PROBLEM DETAILS =>
Emit a verbatim copy of the lines running from the line with "coffee table: present" through the end of the material below.

AVAILABLE DATA =>
⁂

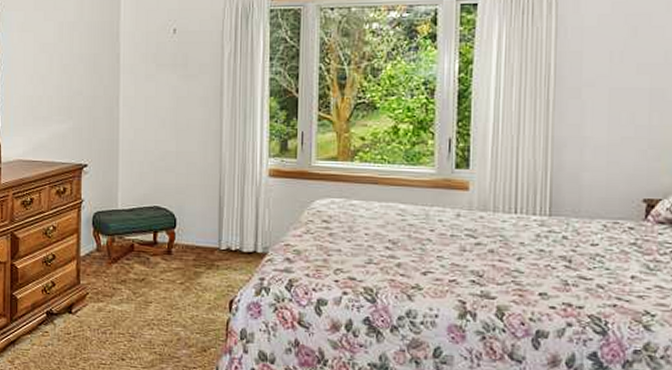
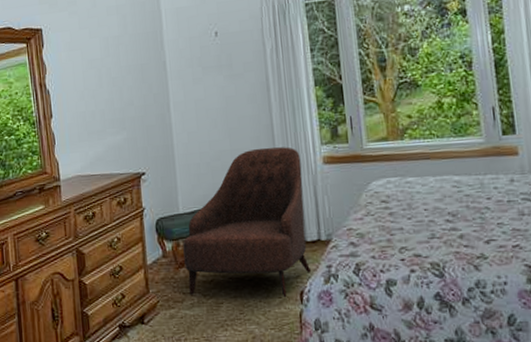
armchair: none [118,154,246,305] -> present [183,147,312,298]

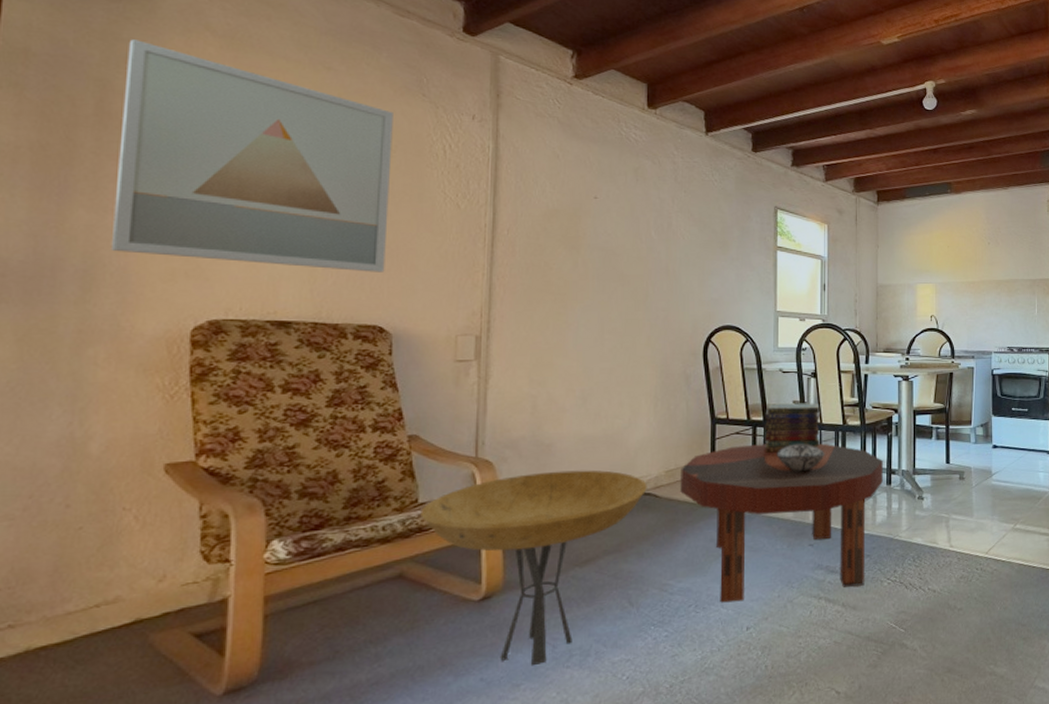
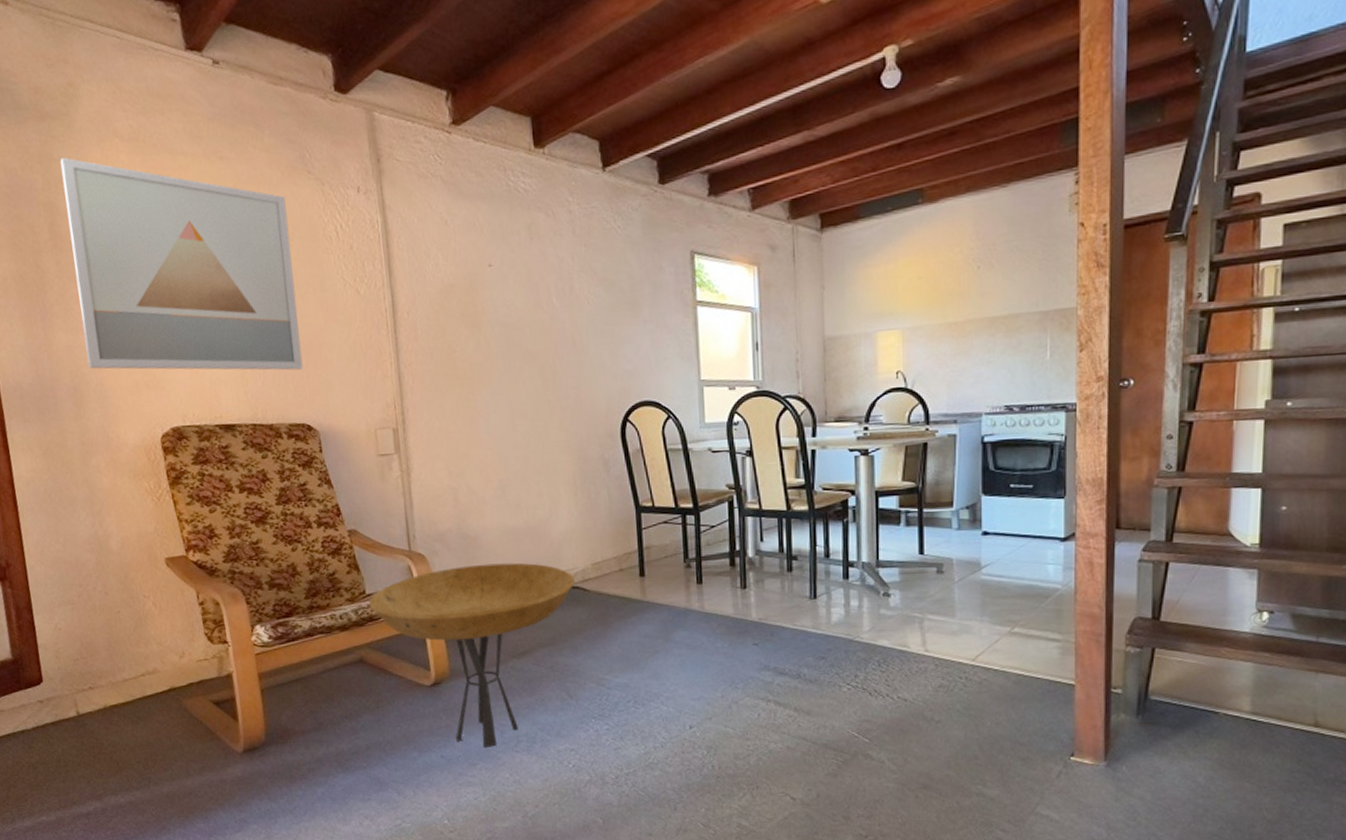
coffee table: present [680,443,883,603] -> none [607,532,838,700]
book stack: present [765,403,820,453] -> none [695,485,760,544]
decorative bowl: present [776,444,825,472] -> none [711,533,767,565]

⁂

REPLY =>
coffee table: present [680,443,883,603] -> none [607,532,838,700]
book stack: present [765,403,820,453] -> none [695,485,760,544]
decorative bowl: present [776,444,825,472] -> none [711,533,767,565]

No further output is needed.